## Task to complete
Nothing but the lines from the one showing "Figure 1. The" through the final line of the data below belongs in the answer, duplicated exactly and without pictures.

## Recorded information
......

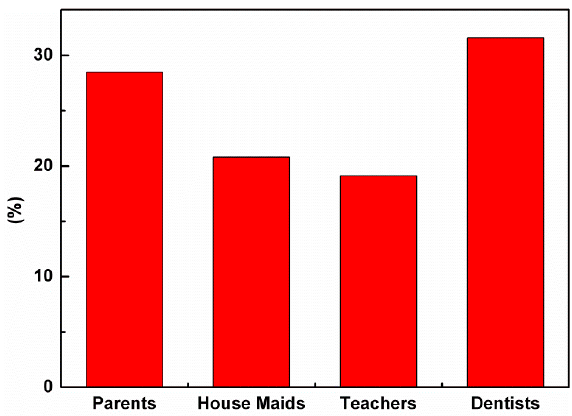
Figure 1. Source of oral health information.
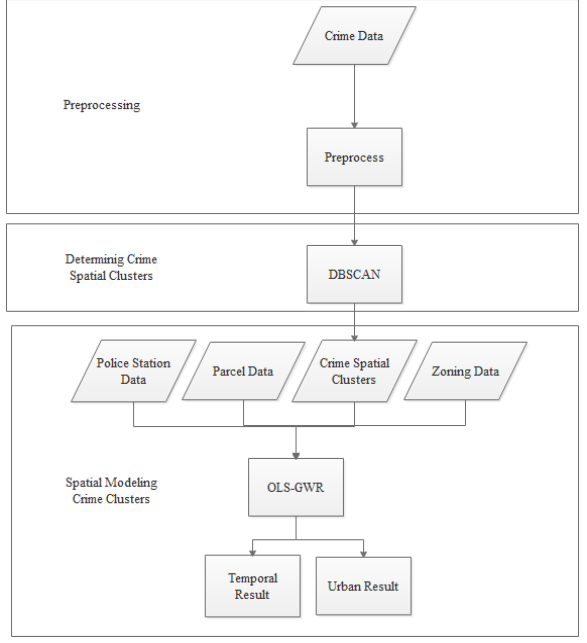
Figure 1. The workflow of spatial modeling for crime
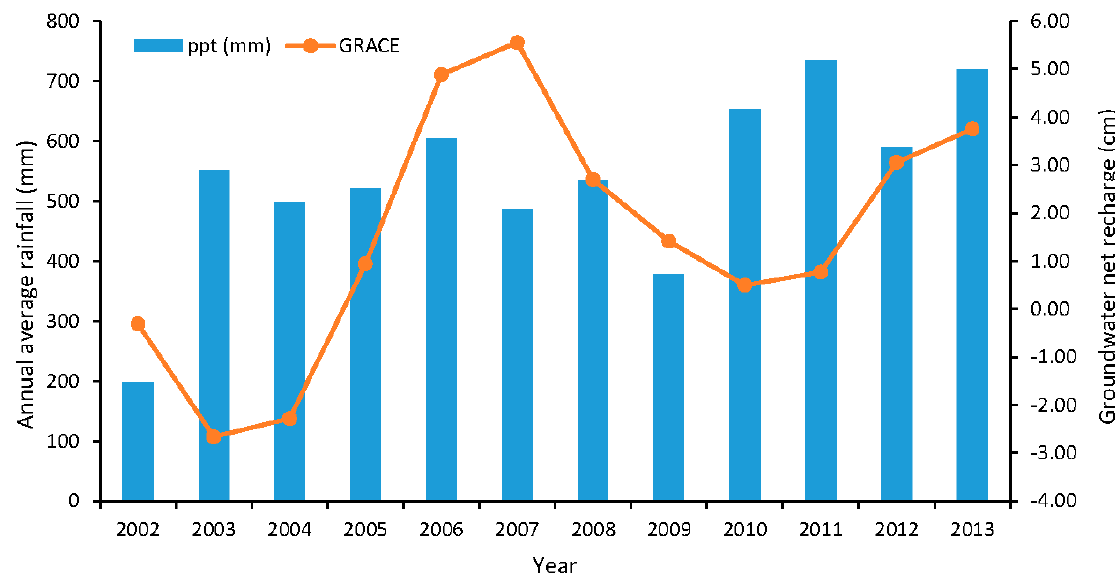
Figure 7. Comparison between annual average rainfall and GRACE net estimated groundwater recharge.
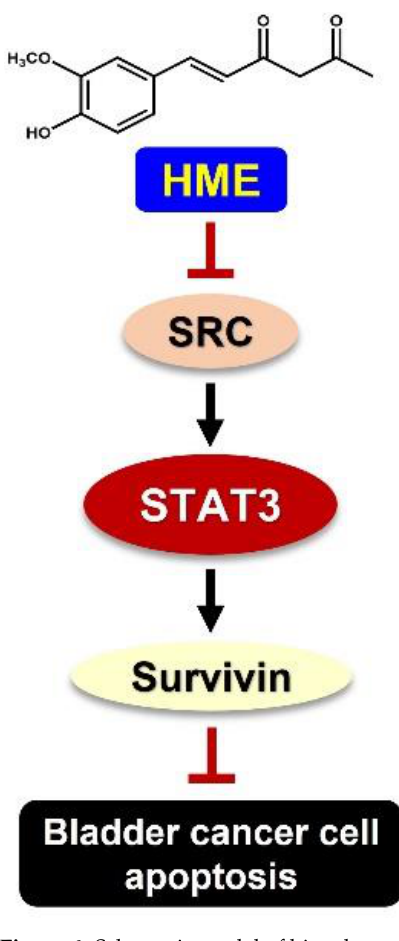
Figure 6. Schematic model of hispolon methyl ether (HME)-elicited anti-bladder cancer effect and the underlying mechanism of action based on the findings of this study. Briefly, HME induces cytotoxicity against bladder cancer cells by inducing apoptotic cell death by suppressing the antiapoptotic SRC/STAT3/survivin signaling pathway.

......

## Written answer
Figure 1. The workflow of spatial modeling for crime
Figure 7. Comparison between annual average rainfall and GRACE net estimated groundwater recharge.
Figure 6. Schematic model of hispolon methyl ether (HME)-elicited anti-bladder cancer effect and the underlying mechanism of action based on the findings of this study. Briefly, HME induces cytotoxicity against bladder cancer cells by inducing apoptotic cell death by suppressing the antiapoptotic SRC/STAT3/survivin signaling pathway.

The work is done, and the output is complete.